‘We zien dat de onderwijsinstellingen er in 2015 financieel weer beter voor staan dan het jaar daarvoor. Dat betekent dat ze voorzichtig met hun (extra) geld zijn omgegaan. ‘Dat meldt de Inspectie van het Onderwijs in De financiële staat van het onderwijs 2015.
Bij het positieve beeld past volgens de inspectie wel een kanttekening. ‘Tussen sectoren zitten soms belangrijke verschillen, net als tussen de scholen binnen een sector. Zo zijn er instellingen die een forse spaarpot hebben aangelegd omdat ze teruglopende inkomsten verwachten vanwege de daling van het aantal leerlingen in hun regio. Ook zien we instellingen die spaarden voor verbouwingen of voor andere noodzakelijke verbeteringen.’
Financiële marges
Bij de liquiditeitspositie valt op dat kleine besturen ruimere (procentuele) marges aanhouden dan grote besturen. Dat komt doordat een klein bestuur minder mogelijkheden heeft om potentiële tegenvallers op te vangen dan een groot bestuur.
Uit het rapport blijkt verder dat de schoolbesturen in het funderend onderwijs in 2015 meer geld hebben uitgegeven aan personeel dan in 2014. In het voortgezet onderwijs komt dat door een absolute stijging van het aantal docenten in verband met de stijging van het aantal leerlingen.

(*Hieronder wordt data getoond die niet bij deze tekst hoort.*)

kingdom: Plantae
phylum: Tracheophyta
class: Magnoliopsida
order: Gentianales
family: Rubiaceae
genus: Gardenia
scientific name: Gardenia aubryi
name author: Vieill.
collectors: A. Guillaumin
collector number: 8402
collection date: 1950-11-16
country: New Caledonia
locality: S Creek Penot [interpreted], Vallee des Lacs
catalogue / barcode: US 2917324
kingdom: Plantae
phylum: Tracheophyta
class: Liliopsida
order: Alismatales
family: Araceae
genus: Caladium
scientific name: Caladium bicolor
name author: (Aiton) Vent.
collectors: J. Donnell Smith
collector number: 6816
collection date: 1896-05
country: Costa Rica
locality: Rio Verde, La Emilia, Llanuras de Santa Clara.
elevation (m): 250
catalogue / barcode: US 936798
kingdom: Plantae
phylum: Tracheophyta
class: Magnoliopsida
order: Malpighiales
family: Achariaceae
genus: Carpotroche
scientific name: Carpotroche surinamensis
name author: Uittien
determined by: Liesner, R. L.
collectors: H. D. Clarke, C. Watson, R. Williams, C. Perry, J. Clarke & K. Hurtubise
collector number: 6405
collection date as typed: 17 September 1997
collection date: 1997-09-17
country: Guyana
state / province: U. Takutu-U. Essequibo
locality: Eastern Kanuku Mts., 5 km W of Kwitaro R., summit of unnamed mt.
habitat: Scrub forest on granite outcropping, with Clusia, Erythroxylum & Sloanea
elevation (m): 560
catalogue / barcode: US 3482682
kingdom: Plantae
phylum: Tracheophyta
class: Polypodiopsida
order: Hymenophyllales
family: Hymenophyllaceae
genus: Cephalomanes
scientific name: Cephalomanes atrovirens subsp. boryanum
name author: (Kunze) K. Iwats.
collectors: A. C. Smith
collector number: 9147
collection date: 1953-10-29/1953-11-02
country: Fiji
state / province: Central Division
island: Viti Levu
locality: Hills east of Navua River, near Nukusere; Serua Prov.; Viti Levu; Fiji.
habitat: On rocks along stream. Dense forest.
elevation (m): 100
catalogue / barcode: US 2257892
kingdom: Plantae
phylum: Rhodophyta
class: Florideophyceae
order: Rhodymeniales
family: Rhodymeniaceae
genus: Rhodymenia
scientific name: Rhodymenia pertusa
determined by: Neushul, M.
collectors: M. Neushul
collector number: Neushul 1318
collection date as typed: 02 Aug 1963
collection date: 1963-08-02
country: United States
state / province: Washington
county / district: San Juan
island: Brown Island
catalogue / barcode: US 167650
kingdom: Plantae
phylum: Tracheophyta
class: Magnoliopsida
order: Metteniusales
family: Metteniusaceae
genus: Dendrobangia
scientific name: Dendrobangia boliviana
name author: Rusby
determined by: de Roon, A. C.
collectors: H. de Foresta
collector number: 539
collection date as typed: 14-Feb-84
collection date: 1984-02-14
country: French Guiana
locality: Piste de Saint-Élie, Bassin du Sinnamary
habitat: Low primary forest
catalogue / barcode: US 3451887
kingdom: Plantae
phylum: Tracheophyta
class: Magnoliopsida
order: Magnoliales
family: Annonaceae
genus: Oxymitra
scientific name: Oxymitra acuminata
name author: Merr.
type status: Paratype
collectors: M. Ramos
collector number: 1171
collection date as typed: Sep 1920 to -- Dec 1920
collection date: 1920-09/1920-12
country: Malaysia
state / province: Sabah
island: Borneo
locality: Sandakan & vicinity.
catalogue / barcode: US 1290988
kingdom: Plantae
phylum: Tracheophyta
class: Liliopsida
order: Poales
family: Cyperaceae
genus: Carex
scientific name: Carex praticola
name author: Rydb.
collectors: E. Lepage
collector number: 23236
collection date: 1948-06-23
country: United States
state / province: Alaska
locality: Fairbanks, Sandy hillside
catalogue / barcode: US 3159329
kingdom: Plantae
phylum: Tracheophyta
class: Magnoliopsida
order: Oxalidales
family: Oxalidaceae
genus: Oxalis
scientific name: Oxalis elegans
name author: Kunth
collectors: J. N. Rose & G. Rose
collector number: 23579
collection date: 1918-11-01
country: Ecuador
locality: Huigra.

In het primair onderwijs is al enige jaren sprake van leerlingendaling, maar waar er tussen 2011 en 2012 sprake was van een forsere personeelsreductie dan op basis van de leerlingenontwikkeling mocht worden verwacht, zijn er in 2014 en 2015 weer meer leraren aangenomen.
Passend onderwijs
Voor het eerst heeft de inspectie ook cijfers opgenomen over de samenwerkingsverbanden voor passend onderwijs. ‘Zij bleken in 2015 zeer voorzichtig. We zagen betrekkelijk weinig financiële beleidskeuzes en als ze er al zijn ontbreekt de onderbouwing ervan.’
De inspectie merkt verder op dat het verstandig als scholen een reserve aanhouden, ‘maar de appeltjes voor de dorst moeten wel in verhouding blijven staan tot de reële risico’s die scholen lopen’. Sparen mag geen doel in zichzelf worden, benadrukt de inspectie, ‘en het mag zeker nooit ten koste gaan van noodzakelijke en gewenste investeringen in de kwaliteit van het onderwijs’.